As she flew around Europe and central Asia last week, Secretary of State Condoleezza Rice also talked repeatedly — including with Russia — about Syria”s alleged role in allowing insurgents to cross into Iraq, and about the U.N. investigation into Hariri”s murder.
Russia is Syria”s old Cold War ally and one of the few countries still likely to balk if the U.N. considers sanctions.
Two things are under discussion, officials say:
• A possible U.N. resolution to expand the mandate of the U.N. investigation to decide what happens next if Syria is found culpable in the Hariri murder.
• A possible U.N. resolution seeking economic sanctions against Syria for allegedly funneling weapons to the Palestinian camps inside Lebanon.
For their part, Syria”s Arab neighbors are mainly interested in preventing another crisis in their region, which is buffeted daily by the chaos in Iraq. Above all else, they want to prevent any U.S. military strike on Syria.
They also clearly worry that Syrian President Bashar Assad has a weak grip on power and could be overthrown by hard-liners in his own government if he offers too many concessions to the West.

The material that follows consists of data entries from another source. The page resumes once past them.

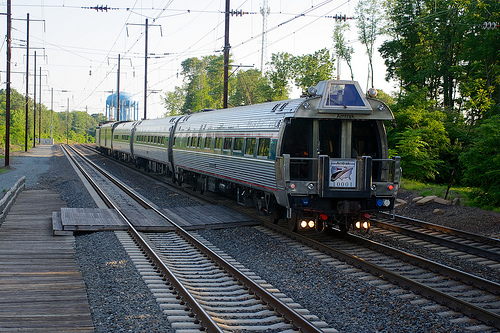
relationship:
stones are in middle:
[99, 159, 179, 207] [120, 165, 364, 314]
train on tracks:
[93, 80, 405, 236] [371, 223, 492, 314]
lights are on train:
[299, 214, 374, 235] [93, 80, 405, 236]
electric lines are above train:
[15, 0, 363, 93] [93, 80, 405, 236]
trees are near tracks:
[171, 54, 343, 96] [371, 223, 492, 314]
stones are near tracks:
[99, 159, 179, 207] [371, 223, 492, 314]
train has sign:
[93, 80, 405, 236] [330, 155, 357, 189]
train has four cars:
[93, 80, 405, 236] [96, 120, 287, 203]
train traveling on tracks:
[93, 80, 405, 236] [371, 223, 492, 314]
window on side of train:
[252, 132, 272, 157] [93, 80, 405, 236]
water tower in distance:
[99, 92, 144, 120] [13, 26, 154, 132]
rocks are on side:
[80, 233, 129, 330] [28, 138, 107, 331]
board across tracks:
[41, 202, 259, 236] [82, 181, 248, 301]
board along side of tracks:
[41, 202, 259, 236] [82, 181, 248, 301]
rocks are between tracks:
[80, 233, 129, 330] [82, 181, 248, 301]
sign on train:
[330, 155, 357, 189] [93, 80, 405, 236]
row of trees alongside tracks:
[0, 86, 116, 150] [82, 181, 248, 301]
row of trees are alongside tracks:
[0, 86, 116, 150] [82, 181, 248, 301]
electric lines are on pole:
[15, 0, 363, 93] [215, 0, 238, 112]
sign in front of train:
[330, 155, 357, 189] [93, 80, 405, 236]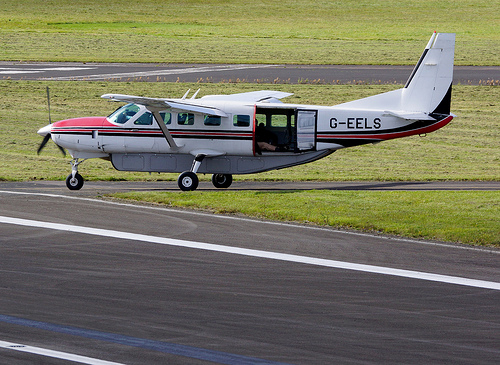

The foreign minister of Egypt, America”s closest Arab ally in the region, was thus also among those in the diplomatic swirl this week, traveling to Russia and then planning to head on to Damascus to try to mediate.
Syria still has supporters and cards it can play — Hezbollah in Lebanon, Iran, Palestinian militants and a core of support in many Arab countries. But Arab countries like Egypt and Saudi Arabia have repeatedly insisted in recent months that Syria must cooperate fully with the U.N. investigation.
Even in the Arab world, Syria is growing more isolated.
Last week, Assad went on television to insist that no Syrian officials would be found to have been involved in Hariri”s murder.
The very day the interview aired, however, a top Syrian official who had recently been questioned by U.N. investigators was found dead in his office in Damascus.
The Syrian government immediately called it a suicide. Large parts of the Arab press — long quiescent toward Syria if not supportive — erupted into the journalistic equivalent of hoots and jeers. They were, to put it politely, a bit skeptical.